Should military generals be held in high regard? / by kevin murray

While the popularity and respect that military generals receive by the public, does vary depending upon the times and seasons, in general, though, military generals are accorded a fairly high respect in America, of which twelve of the United States Presidents to date have been generals, such as Washington, Grant, and Eisenhower.  The thing is though, when we take a good look at generals, it must be absolutely recognized, that generals, in times of war, are in the business of killing enemy combatants, as well as regrettably killing people, unintended or not, that are non-combatants but are in the area of conflict; in addition, to all the infrastructure that is destroyed, as well as jobs that are uprooted, and food, schooling, transportation, along with the regular course of common events being seriously disrupted.


As it has been said, "war is hell," but apparently that hell does not seem to be something that has ended, as wars are still being fought as a means of resolving conflict, which seems to be something that educated and highly cultured people should not be doing to one another.  For instance, murder, is frown upon in virtually every culture that could possibly be envisioned, and murder is a crime, that usually mandates a serious amount of incarceration, of which, you will find nearly nobody that is actually sane, being a proponent of murder as being okay, especially when such is defined as the "…the unlawful killing of another human without justification or valid excuse."  This implies that when it comes to war, that those that are doing and/or ordering the killing of enemy combatants are, by definition, on a very slippery slope, because at a minimum, every war has collateral damage of property and civilians, in addition to the very salient fact, that probably every war has the unnecessary killing of enemy combatants, which could be justifiably be seen as a form of murder.

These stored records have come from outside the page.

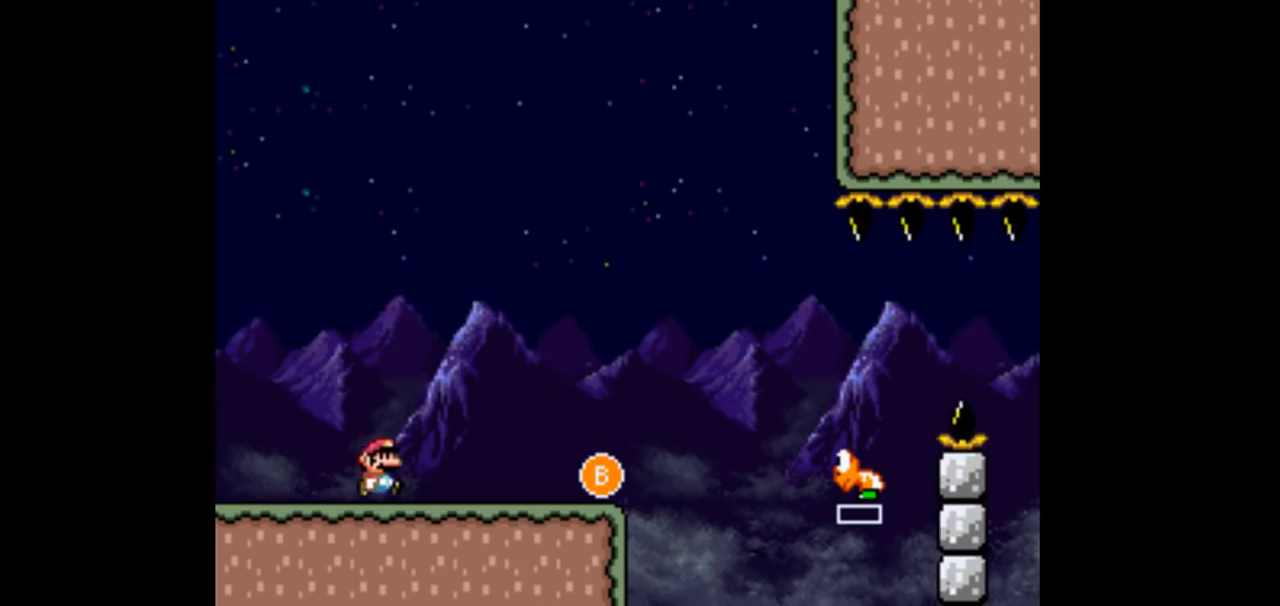
{"buttons": ["DPAD_LEFT"], "events": [[400, "DPAD_RIGHT", "up"], [433, "DPAD_LEFT", "down"]]}
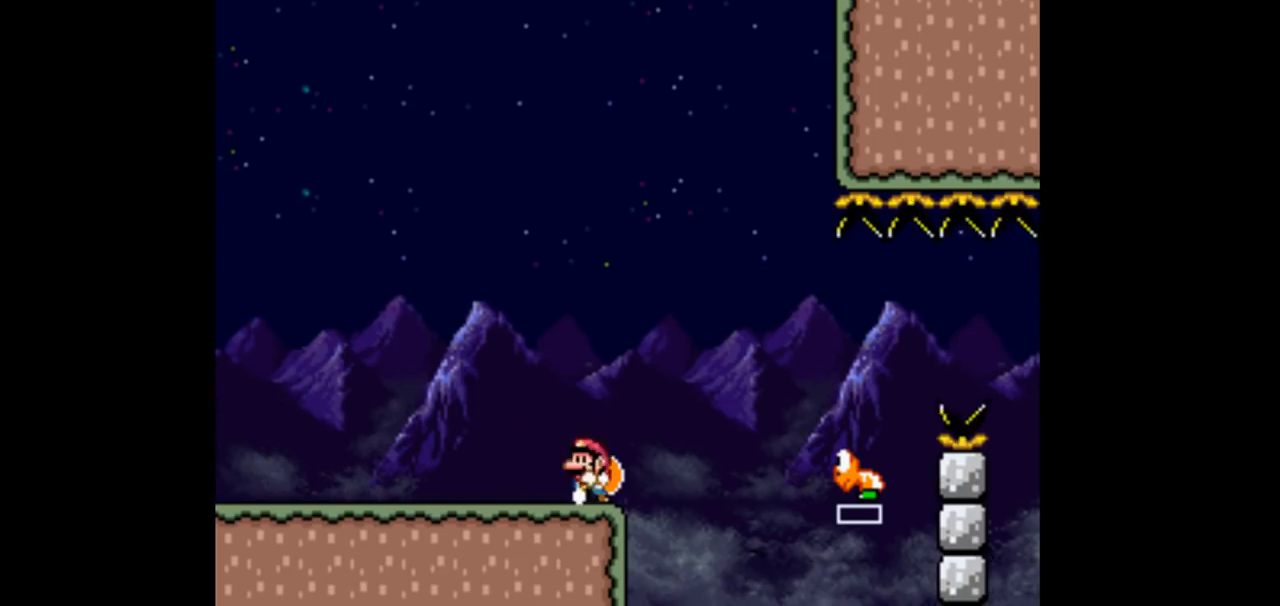
{"buttons": [], "events": [[133, "DPAD_LEFT", "up"], [133, "DPAD_RIGHT", "down"], [233, "DPAD_RIGHT", "up"]]}
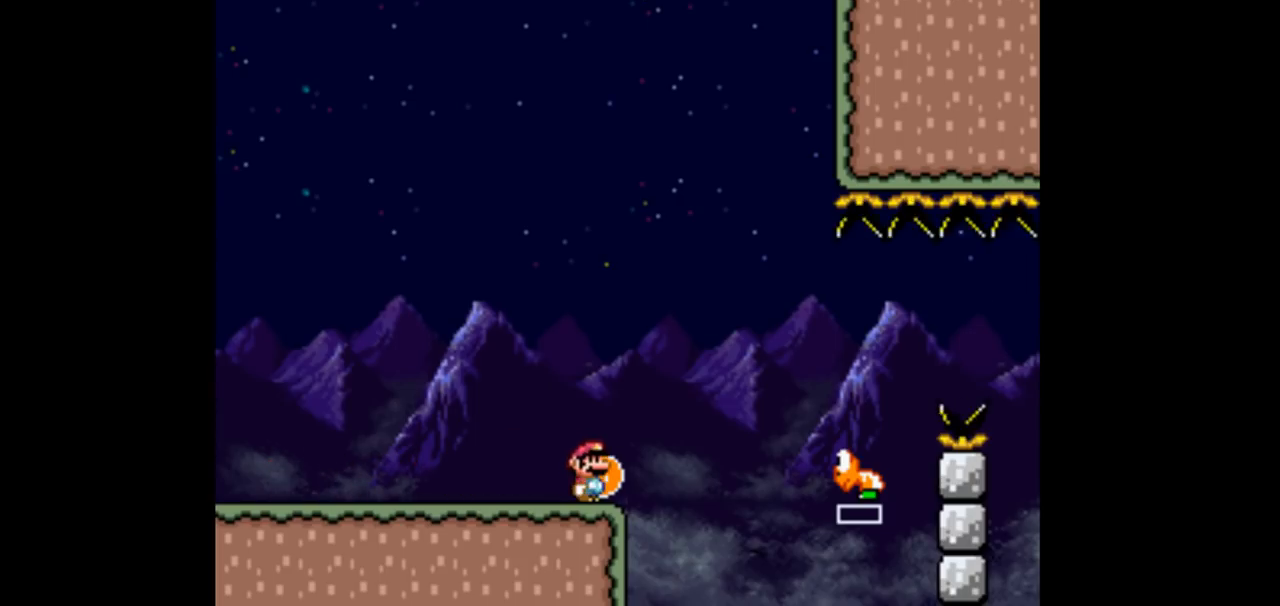
{"buttons": ["B", "DPAD_RIGHT"], "events": [[67, "DPAD_RIGHT", "down"], [100, "B", "down"]]}
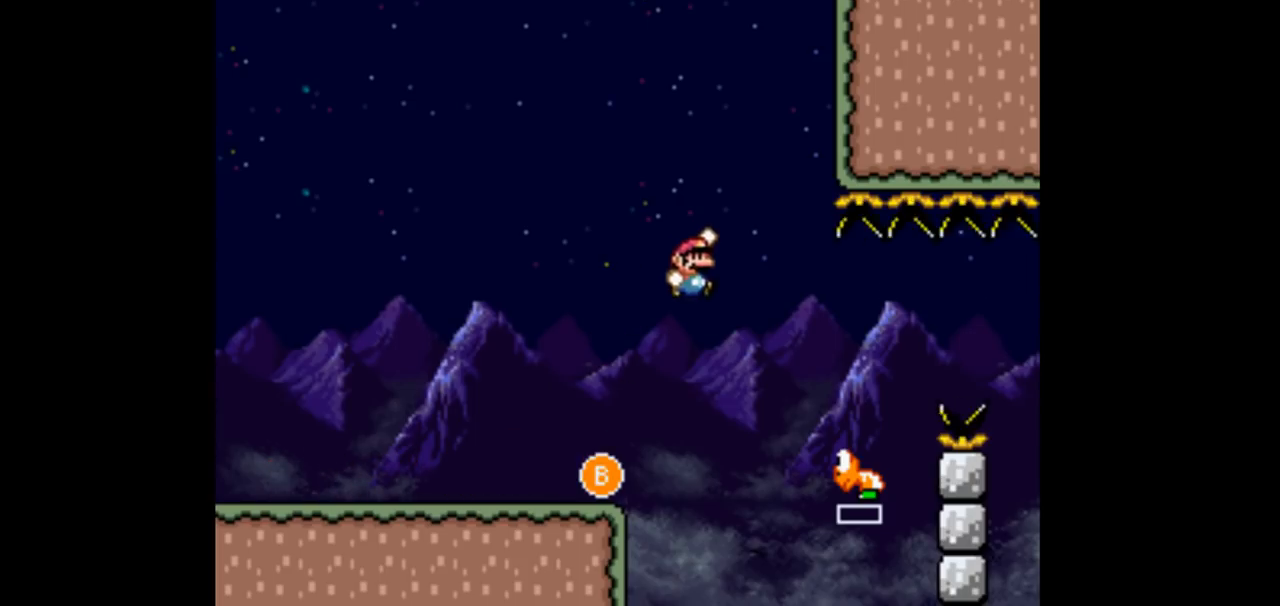
{"buttons": ["B", "DPAD_RIGHT"], "events": [[167, "B", "up"], [333, "B", "down"]]}
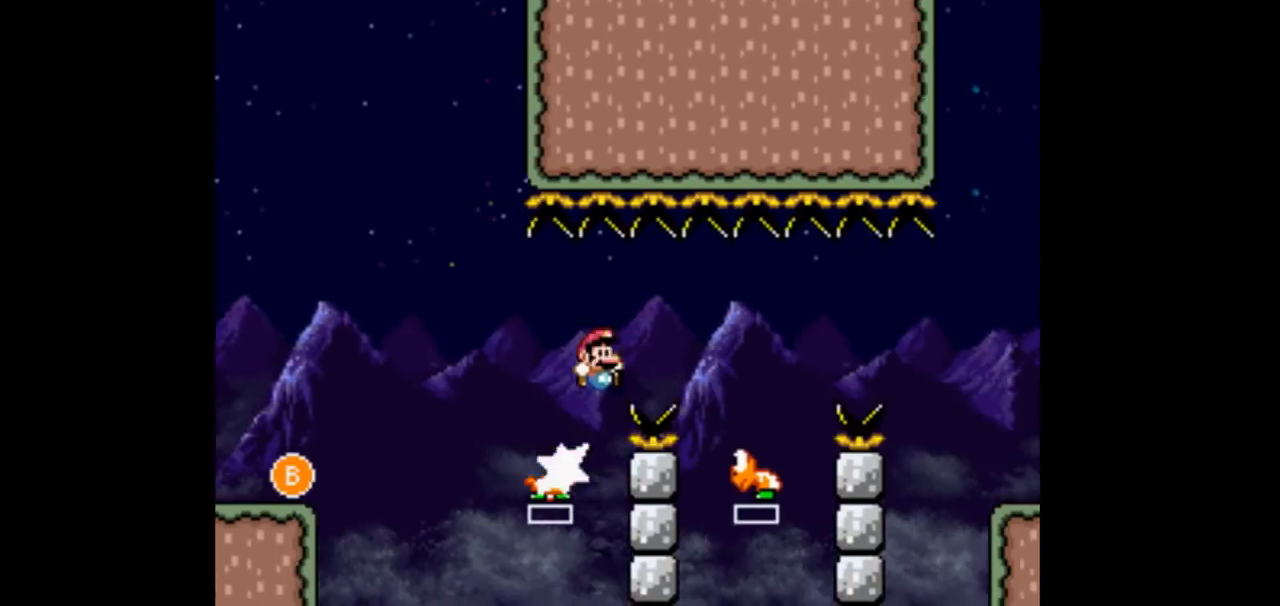
{"buttons": ["DPAD_RIGHT"], "events": [[67, "B", "up"]]}
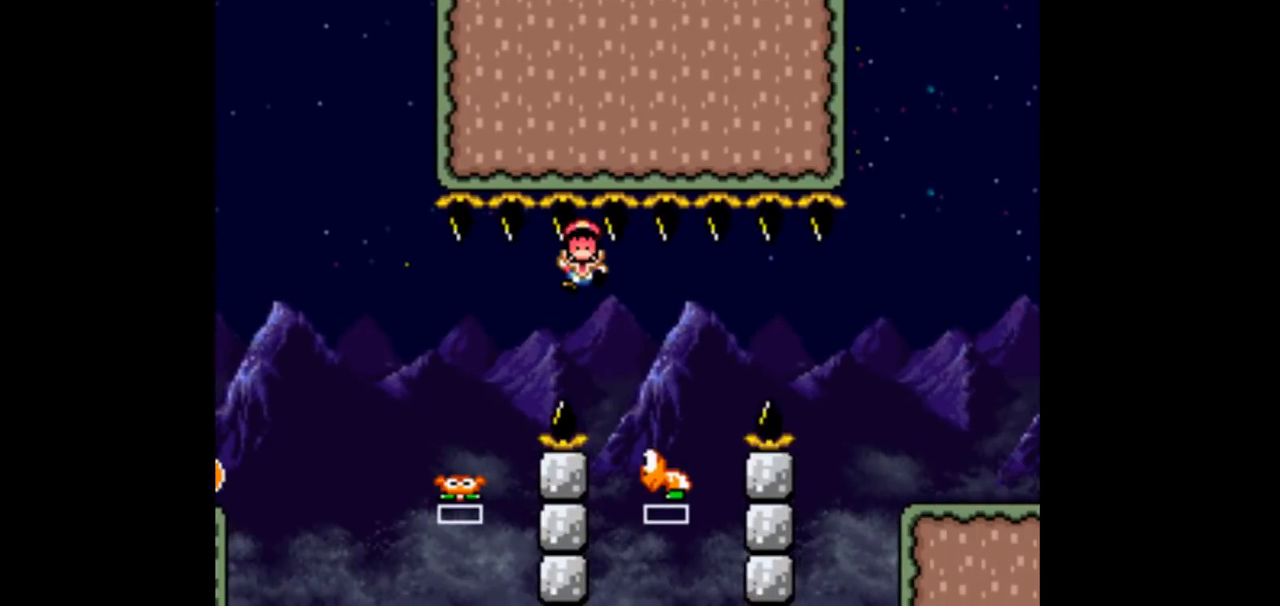
{"buttons": [], "events": [[133, "DPAD_RIGHT", "up"]]}
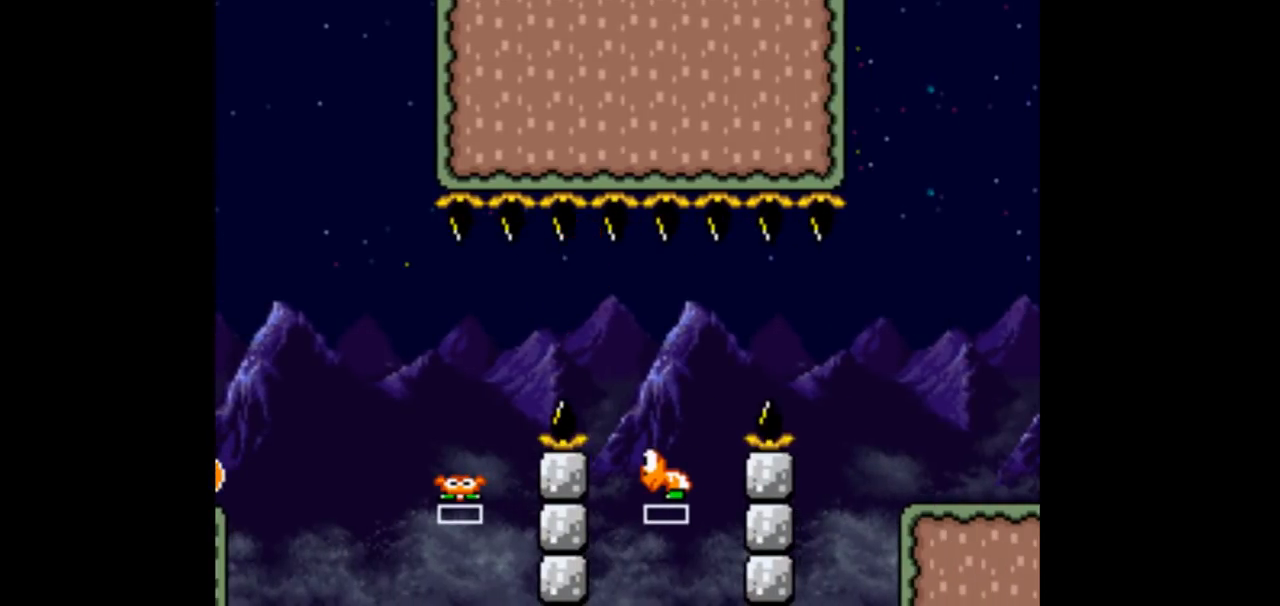
{"buttons": []}
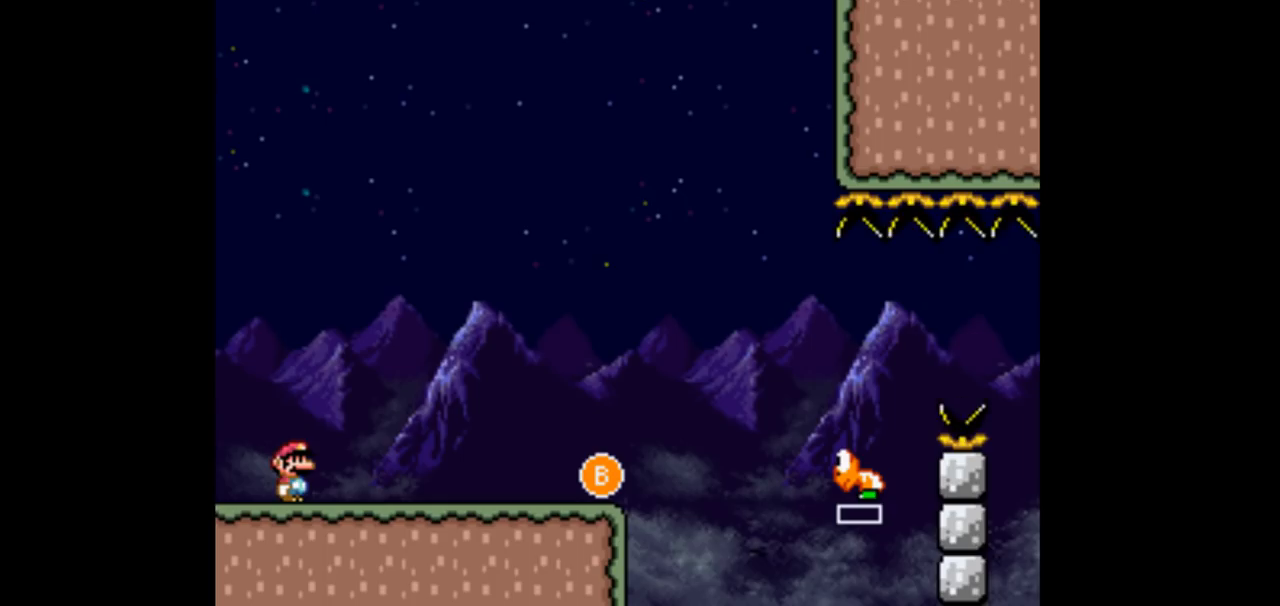
{"buttons": ["DPAD_RIGHT"], "events": [[67, "DPAD_RIGHT", "down"]]}
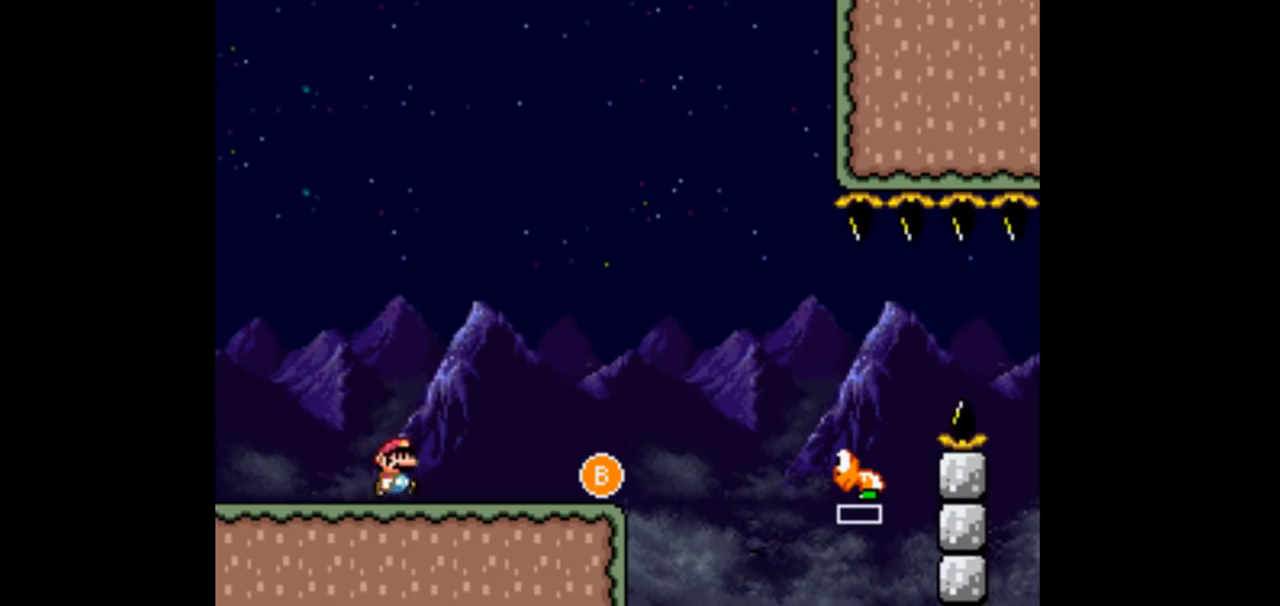
{"buttons": ["B", "DPAD_RIGHT"], "events": [[300, "B", "down"]]}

Now, perhaps the main reason why so many generals are held in high regard, is that the orthodox narrative has often been carefully constructed to define the war under the aegis as being one of freedom, or of liberty, or of unity, or of justice, or of the defense of the people, of which, many times, there is truth in that, but perhaps not the whole truth.  However, that said, people are entitled to defend themselves, they are also entitled to liberate themselves, seek justice, and to disallow those that have lost at a fair democratic election, to seek to overcome such by going to the sword.  However, there is hypocrisy and a disconnect to actually believe that in order to have a peaceful, liberated and free society, that this can only come about by killing one's enemies; for while the sword is a rather persuasive enforcer, such enforcement carries a heavy price for he who wields it as well as he who succumbs to it.  On the other hand, reasonable people and cultures, should be able to find common ground, in which, if everyone actually had a seat at the table of decision and opportunity, then peace and goodwill should come in a manner in which the swords previously used in war are thereby turned into plowshares, for that is what a civilized culture must become, in order to truly endure the tests of time.


Should military generals be held in high regard?  The answer would appear to be situation specific, for there are those times when a great military general is needed out of necessity in order to sustain or liberate that culture, government, and people; but wars of aggression and of conquest, seldom are, and therein lies the most meaningful difference.